The new chief scientific officer of the Crohn’s and Colitis Foundation talked about the search for what triggers the chronic inflammation of Crohn’s disease and ulcerative colitis.
Second of five parts
There’s no question that Crohn’s disease and ulcerative colitis are characterized by chronic inflammation affecting the digestive tract that can wreak health-altering havoc in its sake.
“The big question has always been, why is that it there?” says Alan Moss, M.D., the newly appointed chief scientific officer of the Crohn’s & Colitis Foundation and director of the Crohn’s and Colitis Program at Boston Medical Center.

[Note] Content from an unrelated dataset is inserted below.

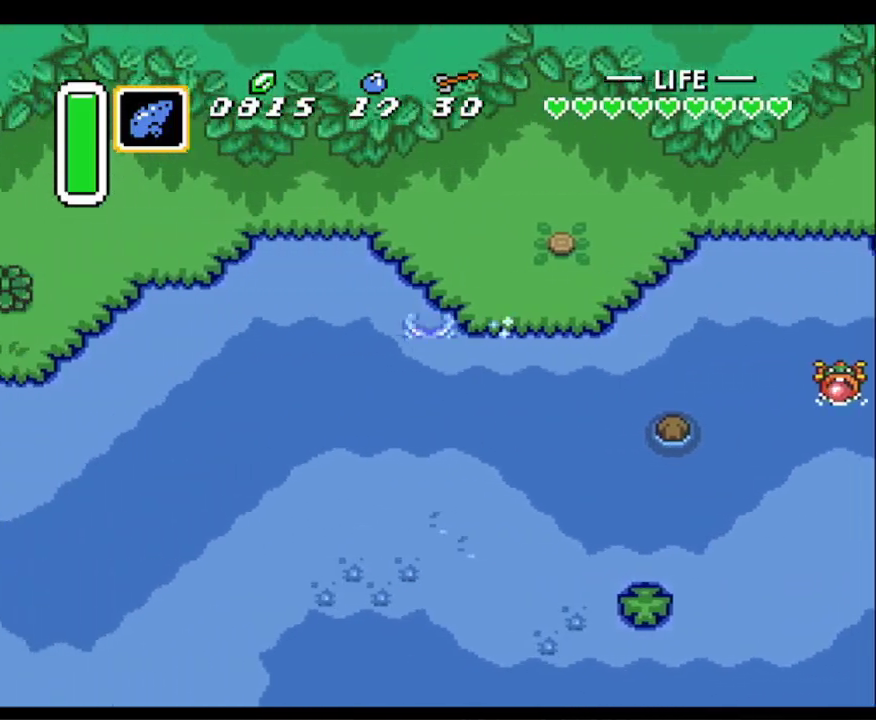
{"buttons": ["A"], "events": []}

In a recent interview with Managed Healthcare Executive, Moss discussed the evolving understanding of the source of inflammatory bowel disease, an umbrella term for Crohn’s disease and ulcerative colitis. Researchers have ventured beyond inflammation to consideration and study of the possible role of that the microbiota, the vast numbers of microorganisms that live in the gut. Researchers have also explored diet and nutrition; Moss has conducted studies looked at the relationship of vitamin D to inflammatory bowel disease.
But how do these possible causal factors all fit together? Moss told MHE that is still a huge unknown.
“There are clearly so many parts here,” Moss said, referring to the cause of inflammatory bowel disease. “Diet is clearly part of it, microbiota is part of it, fungi are part of it, your genetic response is part of it, how you regulate (epithelial) cells is part of it. They are all in there. No one has figured out the sequence.”